Exercise inputs Block Start
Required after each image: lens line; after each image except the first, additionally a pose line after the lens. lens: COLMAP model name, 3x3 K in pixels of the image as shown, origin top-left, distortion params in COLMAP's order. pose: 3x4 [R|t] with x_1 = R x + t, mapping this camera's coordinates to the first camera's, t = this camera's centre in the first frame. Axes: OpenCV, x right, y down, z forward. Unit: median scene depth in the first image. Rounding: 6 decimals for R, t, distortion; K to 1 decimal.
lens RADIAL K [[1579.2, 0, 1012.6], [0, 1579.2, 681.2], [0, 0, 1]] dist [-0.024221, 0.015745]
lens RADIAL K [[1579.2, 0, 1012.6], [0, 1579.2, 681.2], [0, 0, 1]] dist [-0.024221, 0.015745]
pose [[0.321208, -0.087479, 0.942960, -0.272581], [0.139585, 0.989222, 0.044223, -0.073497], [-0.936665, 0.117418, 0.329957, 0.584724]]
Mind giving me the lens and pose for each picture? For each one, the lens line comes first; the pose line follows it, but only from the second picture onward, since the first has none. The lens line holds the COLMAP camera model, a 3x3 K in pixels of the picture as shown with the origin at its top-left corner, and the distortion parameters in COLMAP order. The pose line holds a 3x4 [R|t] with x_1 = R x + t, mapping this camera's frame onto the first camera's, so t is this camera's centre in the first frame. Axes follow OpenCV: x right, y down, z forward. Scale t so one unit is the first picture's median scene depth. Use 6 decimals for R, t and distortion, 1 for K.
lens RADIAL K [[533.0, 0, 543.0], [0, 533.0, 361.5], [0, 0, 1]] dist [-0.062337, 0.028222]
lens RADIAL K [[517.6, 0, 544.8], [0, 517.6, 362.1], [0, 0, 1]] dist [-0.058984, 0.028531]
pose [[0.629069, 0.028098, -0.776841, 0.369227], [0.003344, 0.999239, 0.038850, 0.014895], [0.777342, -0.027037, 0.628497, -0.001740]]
Exercise inputs Block End
* Task item
Repeat the data word for word.

* Finished task
Required after each image: lens line; after each image except the first, additionally a pose line after the lens. lens: COLMAP model name, 3x3 K in pixels of the image as shown, origin top-left, distortion params in COLMAP's order. pose: 3x4 [R|t] with x_1 = R x + t, mapping this camera's coordinates to the first camera's, t = this camera's centre in the first frame. Axes: OpenCV, x right, y down, z forward. Unit: median scene depth in the first image. Rounding: 6 decimals for R, t, distortion; K to 1 decimal.
lens RADIAL K [[1579.2, 0, 1012.6], [0, 1579.2, 681.2], [0, 0, 1]] dist [-0.024221, 0.015745]
lens RADIAL K [[1579.2, 0, 1012.6], [0, 1579.2, 681.2], [0, 0, 1]] dist [-0.024221, 0.015745]
pose [[0.321208, -0.087479, 0.942960, -0.272581], [0.139585, 0.989222, 0.044223, -0.073497], [-0.936665, 0.117418, 0.329957, 0.584724]]
Mind giving me the lens and pose for each picture? For each one, the lens line comes first; the pose line follows it, but only from the second picture onward, since the first has none. The lens line holds the COLMAP camera model, a 3x3 K in pixels of the picture as shown with the origin at its top-left corner, and the distortion parameters in COLMAP order. The pose line holds a 3x4 [R|t] with x_1 = R x + t, mapping this camera's frame onto the first camera's, so t is this camera's centre in the first frame. Axes follow OpenCV: x right, y down, z forward. Scale t so one unit is the first picture's median scene depth. Use 6 decimals for R, t and distortion, 1 for K.
lens RADIAL K [[533.0, 0, 543.0], [0, 533.0, 361.5], [0, 0, 1]] dist [-0.062337, 0.028222]
lens RADIAL K [[517.6, 0, 544.8], [0, 517.6, 362.1], [0, 0, 1]] dist [-0.058984, 0.028531]
pose [[0.629069, 0.028098, -0.776841, 0.369227], [0.003344, 0.999239, 0.038850, 0.014895], [0.777342, -0.027037, 0.628497, -0.001740]]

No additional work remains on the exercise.